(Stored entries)
================

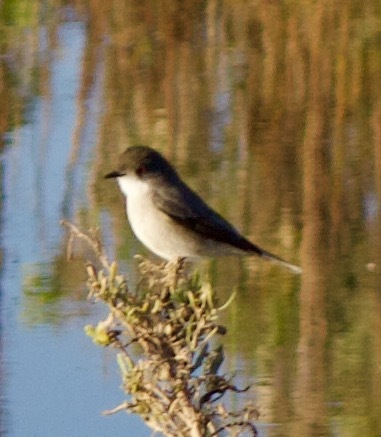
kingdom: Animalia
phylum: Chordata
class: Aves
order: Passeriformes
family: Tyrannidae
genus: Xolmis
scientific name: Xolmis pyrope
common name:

================

> **AIM**
Copy every line of the records above word for word, from the kingdom line through the common name line. Leave out the picture lines.

> **WRITTEN ANSWER**
kingdom: Animalia
phylum: Chordata
class: Aves
order: Passeriformes
family: Tyrannidae
genus: Xolmis
scientific name: Xolmis pyrope
common name:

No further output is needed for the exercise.